L.K. ärgerte sich gestern über den Psychiater, der ihn einen Psychopathen genannt haben soll. Dabei war in seinem Gutachten ausdrücklich von einer megalomanen Mythomanie die Rede, also einer Tendenz zum Größenwahn und zum Erzählen von Lügen. Dies passt zu den Aussagen des Vaters von L.K., der meinte, sein Sohn halte sich für Gott.

Warum er denn am Tag, an dem die rumänische Prostituierte erschossen wurde, dem angeblichen Mörder des Drogenhändlers seinen Wagen, in dem sich Waffen befanden, ausgeliehen habe, führte der Hauptangeklagte auf seine „altruistische Ader“ zurück, obwohl er an anderer Stelle behauptet hatte, nur sich selbst zu trauen. Zudem sagte er: „Madame Präsidentin, ech sëtzen elo schonn dräi Joer am Prisong, dat ass hefteg!“

Er habe mit der ermordeten Frau, die er „Flori“ nannte, nichts zu tun gehabt. Und wieder belastete er A.S. schwer. Dabei kam es zu einem Schlagabtausch zwischen L.K. und der Vorsitzenden, die in dem aggressiven Statement des Hauptangeklagten gipfelte: „Wann Dir all Schäiss gleeft, wat am Dossier steet, dann ass Iech net ze hëllefen.“ Mit einer solchen Aussage hatte er sich definitiv disqualifiziert.

Neben Nebenkläger

Ähnlich reagierte L.K. auf die präzisen Fragen des öffentlichen Anklägers. Dieser zerpflückte eine Aussage nach der anderen, darunter seine Behauptung, er habe die Waffe ins Auto gelegt, um sie zu verkaufen. Dabei war der Schalldämpfer nicht angemeldet und sie wurde auch niemandem angeboten.
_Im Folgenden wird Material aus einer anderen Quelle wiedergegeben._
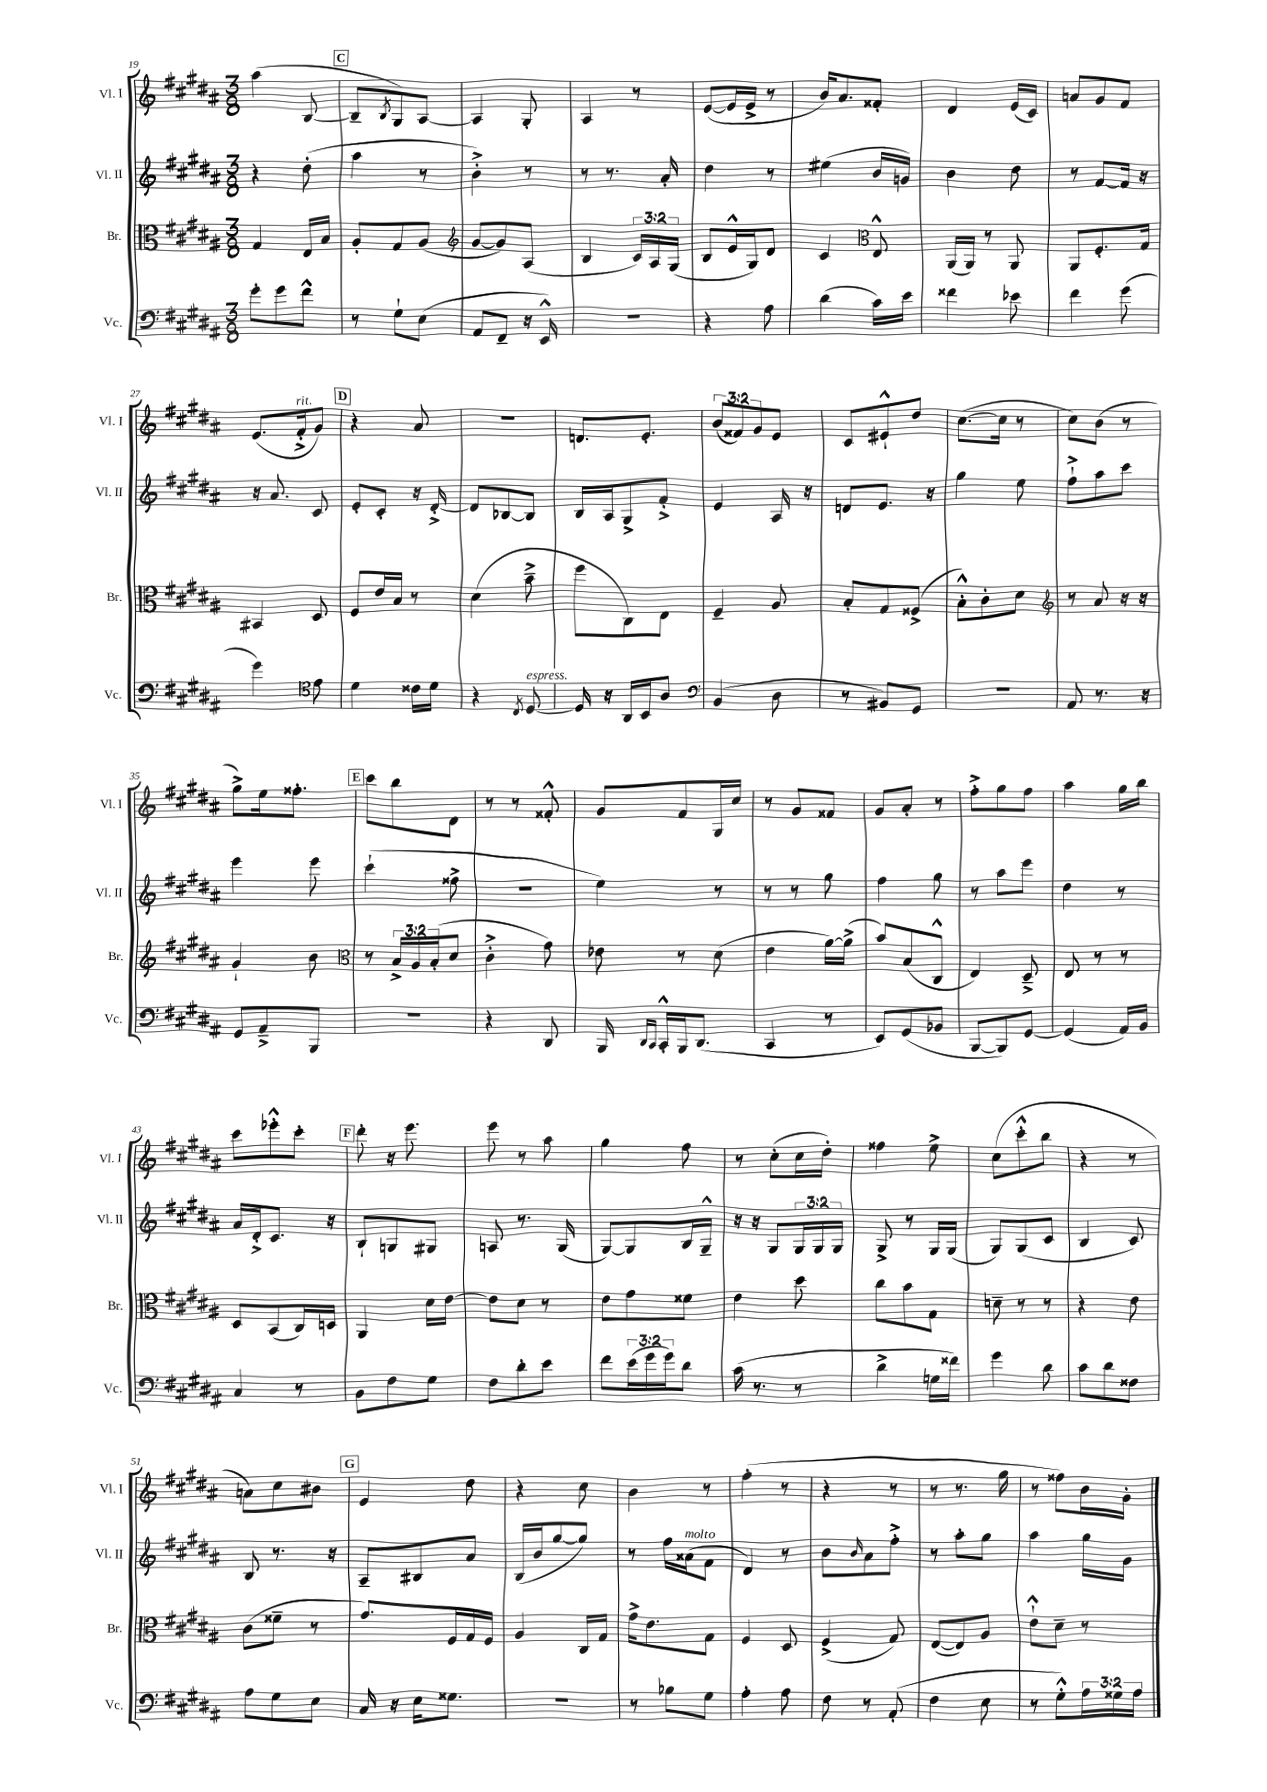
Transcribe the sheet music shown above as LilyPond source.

Zu einer SMS, die als Beweisstück verwendet wurde, um zu zeigen, dass der Mord geplant war, sagte der Hauptangeklagte lediglich, das sei „blöd gewesen“.

Der Vertreter der Staatsanwaltschaft sagte dann, dass laut Spuren und Indizien kein anderer als L.K. in beiden Fällen als Schütze infrage komme, was dieser stoisch über sich ergehen ließ. Zur Frage, wie er Täterwissen weitergeben konnte, was er in Anwesenheit seines Anwalts beim U-Richter implizit bestätigt hatte, meinte der Hauptangeklagte, er hätte das nie gesagt.

Zu erwähnen ist noch, dass sich kein einziger Nebenkläger gemeldet hatte, um in diesem Fall durchaus berechtigte Schadenersatzansprüche zu stellen, was den Status der beiden Opfer in unserer Gesellschaft unterstreicht.

Der Prozess wird am 19., am 20. und am 21. November fortgesetzt.